**PROBLEM STATEMENT**
Write each line below back out exactly, omitting its pictures.

[Page images and extracted text]

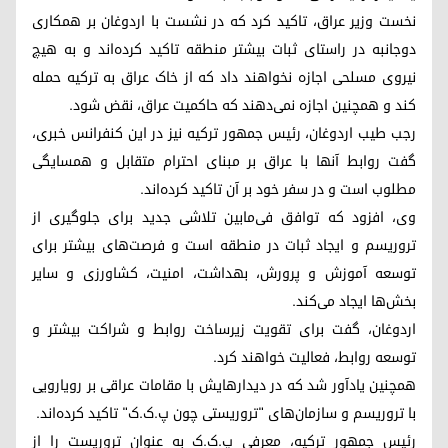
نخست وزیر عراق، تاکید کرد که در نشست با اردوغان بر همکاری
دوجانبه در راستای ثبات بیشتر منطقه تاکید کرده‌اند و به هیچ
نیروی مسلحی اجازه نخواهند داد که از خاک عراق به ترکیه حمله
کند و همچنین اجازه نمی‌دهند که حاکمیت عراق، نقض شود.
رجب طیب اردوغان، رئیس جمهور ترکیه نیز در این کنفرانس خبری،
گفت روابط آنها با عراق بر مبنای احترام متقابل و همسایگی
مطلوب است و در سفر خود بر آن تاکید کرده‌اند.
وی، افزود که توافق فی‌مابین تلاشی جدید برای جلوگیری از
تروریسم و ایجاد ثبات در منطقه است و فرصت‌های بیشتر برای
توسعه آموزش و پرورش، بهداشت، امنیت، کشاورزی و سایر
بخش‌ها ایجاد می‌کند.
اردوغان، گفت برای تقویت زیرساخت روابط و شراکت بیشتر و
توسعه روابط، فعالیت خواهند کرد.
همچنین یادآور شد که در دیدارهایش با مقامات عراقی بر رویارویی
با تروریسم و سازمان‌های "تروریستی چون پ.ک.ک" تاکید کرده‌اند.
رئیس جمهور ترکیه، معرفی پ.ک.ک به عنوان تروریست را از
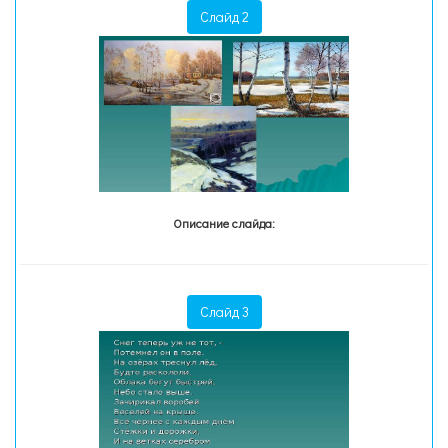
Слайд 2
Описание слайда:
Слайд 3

**YOUR SOLUTION**
نخست وزیر عراق، تاکید کرد که در نشست با اردوغان بر همکاری
دوجانبه در راستای ثبات بیشتر منطقه تاکید کرده‌اند و به هیچ
نیروی مسلحی اجازه نخواهند داد که از خاک عراق به ترکیه حمله
کند و همچنین اجازه نمی‌دهند که حاکمیت عراق، نقض شود.
رجب طیب اردوغان، رئیس جمهور ترکیه نیز در این کنفرانس خبری،
گفت روابط آنها با عراق بر مبنای احترام متقابل و همسایگی
مطلوب است و در سفر خود بر آن تاکید کرده‌اند.
وی، افزود که توافق فی‌مابین تلاشی جدید برای جلوگیری از
تروریسم و ایجاد ثبات در منطقه است و فرصت‌های بیشتر برای
توسعه آموزش و پرورش، بهداشت، امنیت، کشاورزی و سایر
بخش‌ها ایجاد می‌کند.
اردوغان، گفت برای تقویت زیرساخت روابط و شراکت بیشتر و
توسعه روابط، فعالیت خواهند کرد.
همچنین یادآور شد که در دیدارهایش با مقامات عراقی بر رویارویی
با تروریسم و سازمان‌های "تروریستی چون پ.ک.ک" تاکید کرده‌اند.
رئیس جمهور ترکیه، معرفی پ.ک.ک به عنوان تروریست را از
Слайд 2
Описание слайда:
Слайд 3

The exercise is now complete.